Theater Professor Megan Lewis receives UMass Distinguished Teaching Award
Monday, March 30, 2015
Monday, March 30, 2015
The College of Humanities and Fine Arts and the Department of Theater are proud to announce that Professor Megan Lewis has received the UMass Distinguished Teaching Award, a university-wide honor granted to only a select handful of faculty members annually. Lewis is the first member of the theater faculty to receive the award since the late Doris Abramson, a department founding member, received it in 1978.
Lewis, who joined the department in the 2011-2012 school year, received the award on the strength of her passion and skill for teaching both general education and advanced theater courses, her embrace of modern technologies to engage students, and a breadth of course topics that ranges from the arts in South Africa to drama and the media. Student reviews of her classes consistently speak to her enthusiasm and also mention the way Lewis successfully encourages students to engage with potentially intimidating or hot-button topics. “Professor Lewis made this class of 80 feel like a class of 20,” one student said.

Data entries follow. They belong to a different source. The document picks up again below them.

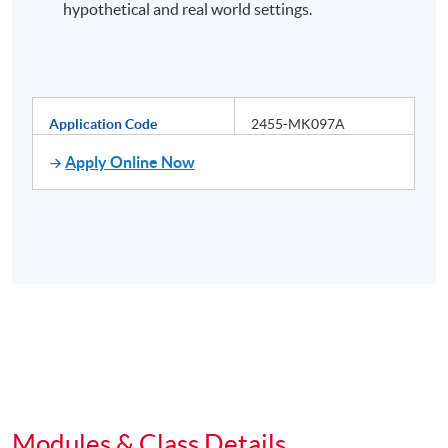
hypothetical and real world settings.
Application Code
2455-MK097A
Apply Online Now
Modules & Class Details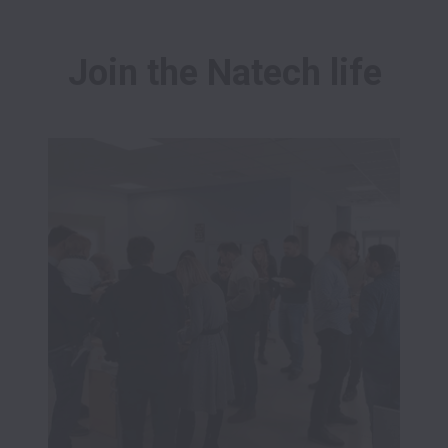
Join the Natech life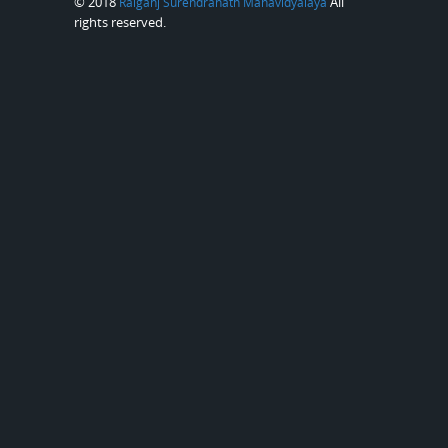
© 2018
All
Raiganj Surendranath Mahavidyalaya
rights reserved.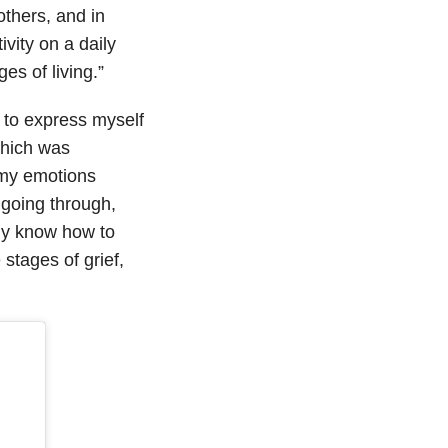
others, and in
ivity on a daily
es of living.”
 to express myself
which was
e my emotions
 going through,
ily know how to
stages of grief,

Megan is a consummate teacher, an inspiration in her classrooms who is always committed to honing her skills so that she can impact each new generation of students. She has curricular vision and has developed some thrilling new courses for our department and this university. It is an incredible honor for a pre-tenure faculty member like Professor Lewis receive this award. I believe it stands as an exemplar of how faculty in the arts can make a significant and impactful difference in the lives of the students on this campus and I offer her my congratulations.
Lewis originally hails from South Africa but has lived in the United States for many years. She came to UMass Amherst by way of Minnesota; she received her PhD in theater from the University of Minnesota, where she also taught theater, media and film courses for several years. Lewis’s areas of interest as a teacher and scholar include the staging of national identity, gender, and race in a variety of performance media—including monuments and public pageants, traditional staged texts, and documentary and narrative films. Her book Magnet Theatre: Three Decades of Making Space a collection of essays and interviews about Cape Town-based Magnet Theatre's 25 years of theatremaking in South Africa she is co-editing with Anton Krueger of Rhodes University, is due out in early 2016 from Intellect Books and UNISA (Univ of South Africa). A manuscript, A Whitely Nation: Performing and Reforming the Afrikaner in South African Theatrical and Public Life, is currently in review.

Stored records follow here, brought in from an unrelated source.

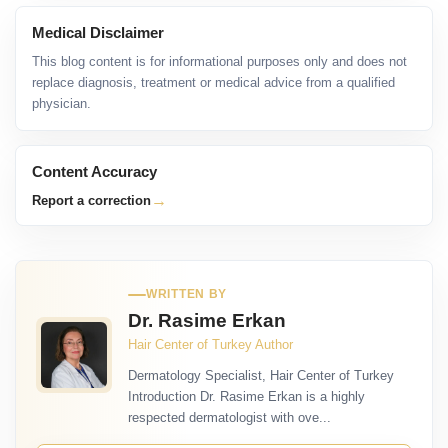
Medical Disclaimer
This blog content is for informational purposes only and does not
replace diagnosis, treatment or medical advice from a qualified
physician.
Content Accuracy
→
Report a correction
WRITTEN BY
Dr. Rasime Erkan
Hair Center of Turkey Author
Dermatology Specialist, Hair Center of Turkey
Introduction Dr. Rasime Erkan is a highly
respected dermatologist with ove...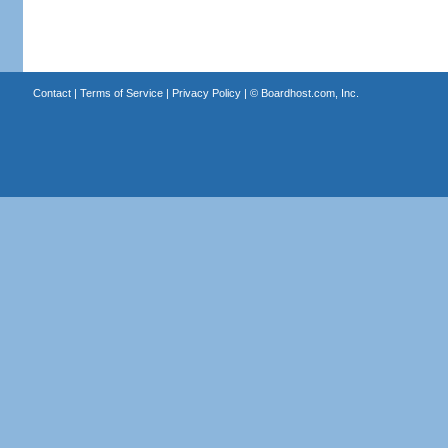
Contact
|
Terms of Service
|
Privacy Policy
| ©
Boardhost.com, Inc.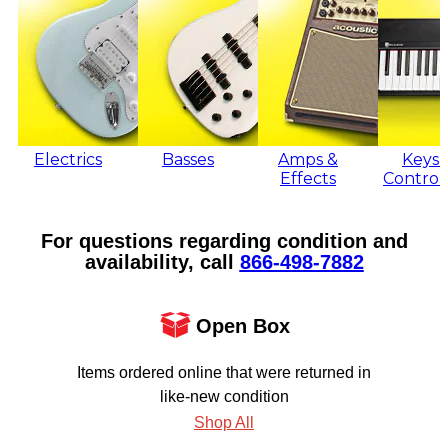
Electrics
Basses
Amps &
Keys 
Effects
Control
For questions regarding condition and
availability, call
866‑498‑7882
Open Box
Items ordered online that were returned in
like-new condition
Shop All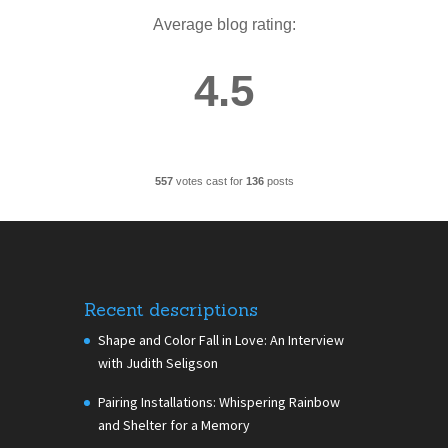
Average blog rating:
4.5
557
votes cast for
136
posts
Recent descriptions
Shape and Color Fall in Love: An Interview
with Judith Seligson
Pairing Installations: Whispering Rainbow
and Shelter for a Memory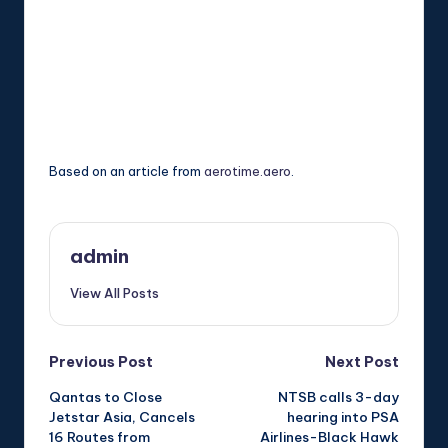
Based on an article from
aerotime.aero
.
admin
View All Posts
Post
Previous Post
Next Post
Qantas to Close
NTSB calls 3-day
navigation
Jetstar Asia, Cancels
hearing into PSA
16 Routes from
Airlines-Black Hawk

Honoring individual excellence, the campus-wide Distinguished Teaching Award is highly competitive and prestigious. Only current students and alumni may nominate faculty for this award. Each year faculty, graduate, and undergraduate student committees review more than 100 nominations in a two-step process of data collection and analysis prior to selecting three faculty and two teaching assistant awardees. Recipients receive a monetary prize and are recognized at both the undergraduate and graduate commencements.